Centrifugal casting is an accepted method for the large-scale production of alloys and composites products. However, up to now, very few studies have been done on the fabrication of the Mg alloys utilizing this technology, especially the higher aluminum containing magnesium alloys. Therefore, an investigation of parameters influencing the properties of the Mg alloys using this approach is necessary. This study aims to investigate the effects of centrifugal casting variables on the microstructure and mechanical properties of AZ80 magnesium (Mg) alloy. The samples were cast with different centrifugal speeds of 800, 1000, and 1200 rpm. After optimizing the centrifugal speed, the effect of thickness on the properties of the samples was investigated. Besides, the mechanical properties of the samples were evaluated using microhardness, tensile, and compression tests. The microstructure and fracture surfaces of samples were analyzed using optical microscopy (OM) and scanning electron microscopy (SEM) images. OM images indicated that the microstructure of samples was composed of α-Mg phase and γ-Mg₁₇Al₁₂ precipitates. A microstructural evolution was observed as a function of the diameter of the samples; i.e., the volume fraction of the γ-Mg₁₇Al₁₂ precipitates decreased by increasing the diameter of the specimens. The findings also illustrated that for all samples, the highest mechanical properties were achieved at the inner layers due to the presence of more γ-Mg₁₇Al₁₂ precipitates. On the other hand, the outer layers owing to their finer grains represented higher mechanical properties compared with the middle layer.

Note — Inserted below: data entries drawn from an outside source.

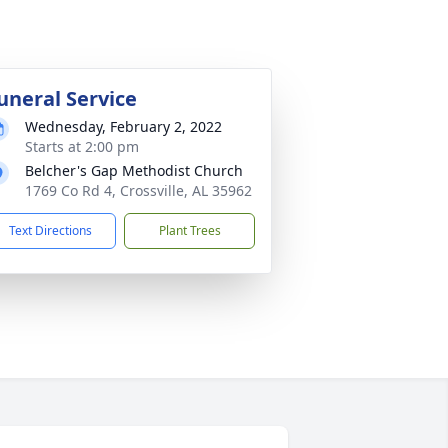
uneral Service
Wednesday, February 2, 2022
Starts at 2:00 pm
Belcher's Gap Methodist Church
1769 Co Rd 4, Crossville, AL 35962
Text Directions
Plant Trees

离心铸造是大规模生产合金和复合材料产品的公认方法。然而，到目前为止，关于利用该技术制造镁合金的研究还很少，尤其是含铝量较高的镁合金。因此，有必要使用这种方法研究影响镁合金性能的参数。本研究旨在研究离心铸造变量对 AZ80 镁 (Mg) 合金组织和力学性能的影响。样品以 800、1000 和 1200 rpm 的不同离心速度浇铸。在优化离心速度后，研究了厚度对样品性能的影响。此外，还通过显微硬度、拉伸强度、和压缩测试。使用光学显微镜 (OM) 和扫描电子显微镜 (SEM) 图像分析样品的微观结构和断口表面。OM图像表明样品的显微组织由α-Mg相和γ-Mg组成₁₇ Al ₁₂沉淀。观察到作为样品直径的函数的微观结构演变；即，随着试样直径的增加，γ-Mg ₁₇ Al ₁₂析出物的体积分数降低。研究结果还表明，对于所有样品，由于存在更多的 γ-Mg ₁₇ Al ₁₂沉淀物，在内层实现了最高的机械性能。另一方面，与中间层相比，外层由于晶粒更细而表现出更高的机械性能。